In article <055b01c0c11f$d32f4010$6e0b4b89@munich>,
David Salisbury <[EMAIL PROTECTED]> wrote:
>Thanks Ian.  I was surprised the question seeded the discussion
>that it did.  You are "spot on" below on what I'm trying to do, and have
>used
>the method you describe below to basically emulate an rsh command.  But
>either my question was too vague or I'm missing something basic.
>
>What you discribed below is essentially a secure, passwordless, rsh command.
>But doesn't rsync *itself* use ssh to make the connection in order to
>compare
>the two files and directory structures?!??!  Or, does it use it's own port
>or something?
>
>If I can issue this ssh command without a passwd....
>
>  ssh -x -l some_user some.domain.com 'some command, (which i won't need for
>rsync)';
>
>then how can I make rsync use this ability for it's
>connection?!  Do I need to hack the source for this sort of thing?  Ugh.

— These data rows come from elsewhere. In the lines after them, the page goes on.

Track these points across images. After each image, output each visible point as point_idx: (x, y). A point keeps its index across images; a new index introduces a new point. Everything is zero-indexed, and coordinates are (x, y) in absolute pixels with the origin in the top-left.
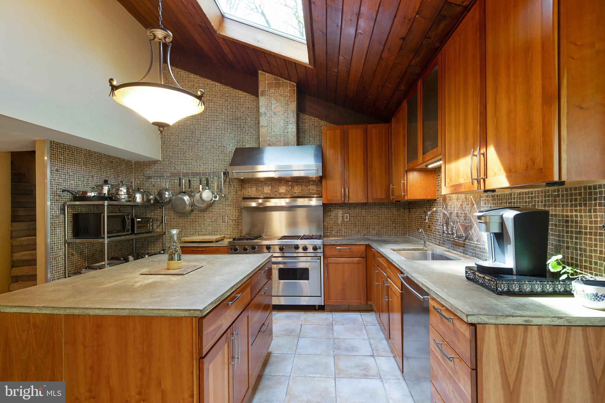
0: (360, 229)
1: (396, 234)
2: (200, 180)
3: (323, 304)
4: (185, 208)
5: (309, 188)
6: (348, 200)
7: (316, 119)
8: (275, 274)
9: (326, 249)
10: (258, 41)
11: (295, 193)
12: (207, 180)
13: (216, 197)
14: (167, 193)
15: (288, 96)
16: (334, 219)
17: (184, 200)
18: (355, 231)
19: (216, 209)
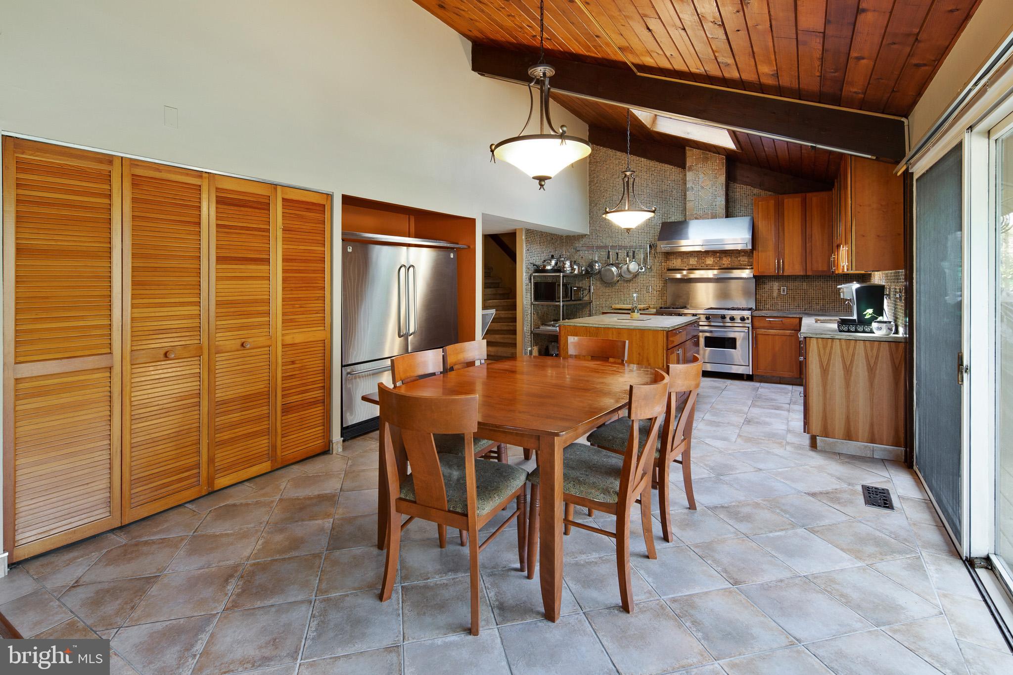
0: (800, 303)
1: (846, 310)
2: (627, 253)
3: (751, 374)
4: (613, 278)
5: (739, 259)
6: (783, 273)
7: (749, 187)
8: (702, 341)
9: (755, 320)
10: (688, 133)
11: (724, 264)
12: (634, 252)
13: (642, 269)
14: (597, 265)
15: (716, 169)
16: (769, 291)
17: (612, 271)
18: (794, 305)
19: (640, 279)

I don't see the problem.  It should "just work".  (So long as you pass
"-e ssh" to rsync.)  If the above ssh command works without a password,
then the corresponding rsync command:

rsync -e ssh [EMAIL PROTECTED]:/path /path2

should also work without a password, in the same environment.

But note that if the *reason* the ssh command runs without a password
is that there's a user logged in to an ssh-agent, which is supplying
a key, then the rsync won't necessarily work unattended.  If you want
unattended access, you need to make a dedicated (and unprotected)
ssh key, as I outlined in my previous message.